There has been a big campaign by lots of feed companies and people against starch in the past decade and I’m not convinced the rationale is correct, let alone the science.
I’ve recently seen some very misleading statements about starch and energy from feed and supplement companies. These statements are aimed at “scaring” horse owners away from starch and selling low-starch “safer” products.
Starch is high in cereals such as oats, barley, wheat, maize, rice and low in forages (most) and zero in linseed, soyabean and sunflower seeds. It may be a surprise that it is also zero in molasses!
And yes, feeding a lot of starch is not good or necessary for a horse at maintenance or in light work. For horses in moderate to hard work, it is not good to feed starch in a few, large meals. It is not good to feed starch on an empty stomach; you should always try to feed after forage. This is because forage slows the passage of starch-based feeds along the small intestine and reduces the chance of undigested starch reaching the large intestine where fermentation can lead to increased acidity and hindgut disturbance, possibly even leading to colic and or laminitis.
Also, please note I said “a lot” of starch.

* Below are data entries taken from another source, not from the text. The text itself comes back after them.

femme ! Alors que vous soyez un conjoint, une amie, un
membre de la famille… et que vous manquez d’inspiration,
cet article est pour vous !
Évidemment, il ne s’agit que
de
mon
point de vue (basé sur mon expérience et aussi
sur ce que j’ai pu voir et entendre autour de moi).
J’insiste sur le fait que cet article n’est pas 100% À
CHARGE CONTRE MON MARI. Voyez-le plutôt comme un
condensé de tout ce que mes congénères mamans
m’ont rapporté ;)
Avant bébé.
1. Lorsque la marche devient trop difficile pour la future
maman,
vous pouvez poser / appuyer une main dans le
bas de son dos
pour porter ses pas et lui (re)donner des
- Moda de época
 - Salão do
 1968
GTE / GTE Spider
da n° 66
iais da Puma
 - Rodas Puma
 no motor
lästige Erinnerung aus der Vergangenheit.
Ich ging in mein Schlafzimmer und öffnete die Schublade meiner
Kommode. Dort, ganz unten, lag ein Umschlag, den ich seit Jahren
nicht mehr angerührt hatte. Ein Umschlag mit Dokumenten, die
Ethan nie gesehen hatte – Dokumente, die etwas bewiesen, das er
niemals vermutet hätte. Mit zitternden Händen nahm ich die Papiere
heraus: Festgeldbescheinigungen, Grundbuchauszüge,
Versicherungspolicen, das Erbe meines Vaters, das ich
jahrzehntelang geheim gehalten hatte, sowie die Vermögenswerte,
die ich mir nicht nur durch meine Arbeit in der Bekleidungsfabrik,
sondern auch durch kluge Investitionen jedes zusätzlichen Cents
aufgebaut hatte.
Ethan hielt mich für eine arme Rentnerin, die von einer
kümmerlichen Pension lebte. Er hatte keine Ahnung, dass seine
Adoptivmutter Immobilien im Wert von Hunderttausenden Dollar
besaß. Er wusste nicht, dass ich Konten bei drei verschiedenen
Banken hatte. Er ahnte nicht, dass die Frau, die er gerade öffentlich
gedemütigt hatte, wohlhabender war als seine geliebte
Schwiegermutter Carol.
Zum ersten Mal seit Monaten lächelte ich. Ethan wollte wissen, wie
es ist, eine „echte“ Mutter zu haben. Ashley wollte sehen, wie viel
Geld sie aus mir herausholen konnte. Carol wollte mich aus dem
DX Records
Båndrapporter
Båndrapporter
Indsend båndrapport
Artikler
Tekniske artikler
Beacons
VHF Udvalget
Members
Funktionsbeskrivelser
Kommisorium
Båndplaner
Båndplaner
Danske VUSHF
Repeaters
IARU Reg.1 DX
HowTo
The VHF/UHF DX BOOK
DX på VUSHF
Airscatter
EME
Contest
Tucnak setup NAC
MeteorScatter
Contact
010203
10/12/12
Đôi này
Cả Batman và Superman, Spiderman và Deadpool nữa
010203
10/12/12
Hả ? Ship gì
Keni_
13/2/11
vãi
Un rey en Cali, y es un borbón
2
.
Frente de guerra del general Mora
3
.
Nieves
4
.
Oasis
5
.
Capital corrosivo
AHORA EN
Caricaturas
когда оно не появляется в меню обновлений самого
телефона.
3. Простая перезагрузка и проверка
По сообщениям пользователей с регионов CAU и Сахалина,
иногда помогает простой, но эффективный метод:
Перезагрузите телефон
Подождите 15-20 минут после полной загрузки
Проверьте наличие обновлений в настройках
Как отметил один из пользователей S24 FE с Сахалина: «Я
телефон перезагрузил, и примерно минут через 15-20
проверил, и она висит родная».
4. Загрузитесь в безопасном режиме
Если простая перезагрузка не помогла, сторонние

I’m referring to the amount. It is not the concentration of starch (grams of starch per kg of feed) that is the issue but the absolute amount (grams) fed per day.
As an example, if you have a feed that is 40% starch (40g per 100g of feed), for example oats, and feed 100g in total of that feed you are feeding your horse 40/100*100 = 40g of starch. If you feed something else which is 2.5% starch but feed 10kg, for example grass hay, then you are feeding 2.5/100*10000 = 250g of starch. Very obvious, I’m sure but often misunderstood or forgotten!
Horses store energy in two ways. Either as fat or as carbohydrate (sugar units chemically joined together). Sugar units linked together in plants is called starch and sugar units linked together in animals (including horses) is called glycogen.
Around 90% of glycogen is stored in the muscles and 10% in the liver. Around 10% of fat is stored in the muscles and 90% in other sites around the body.
Horses rely on glycogen as their main energy source for all types of exercise, whether that is jumping, dressage or running short and fast (eg, racehorses) or longer and slower (eg, endurance horses). Performance in all these sports is dependent on muscle glycogen.
We have many different pieces of evidence that indicate that horses in moderate to hard work require starch to maximise muscle glycogen stores and for optimal performance. For example, ask any racehorse trainer if he can train racehorses on a high fibre and high fat, low starch diet. Those that have tried it soon revert to the evil starch!
Whilst a high forage low starch diet alters their metabolic response to exercise it also results in lower muscle glycogen stores before exercise.
A Swedish study, published in 2012, showed that feeding a low starch and high fibre diet altered the metabolic response to exercise and may have some health benefits (compared with a traditional high starch diet) but the downside was a lower muscle glycogen level before exercise. Everything we know points to a relationship between muscle glycogen and performance – low muscle glycogen, low performance and vice versa.
And study by Joe Pagan presented around a year ago demonstrated that horses on a low starch diet have low muscle glycogen.
So starch in the diet may carry risks, but eliminating it totally for horses in more than light work may also carry a risk … of reduced performance. And this effect would be highest in the sports that use most glycogen: short explosive and fast sport such as racing, eventing, showjumping, carriage driving and longer duration sports such as endurance.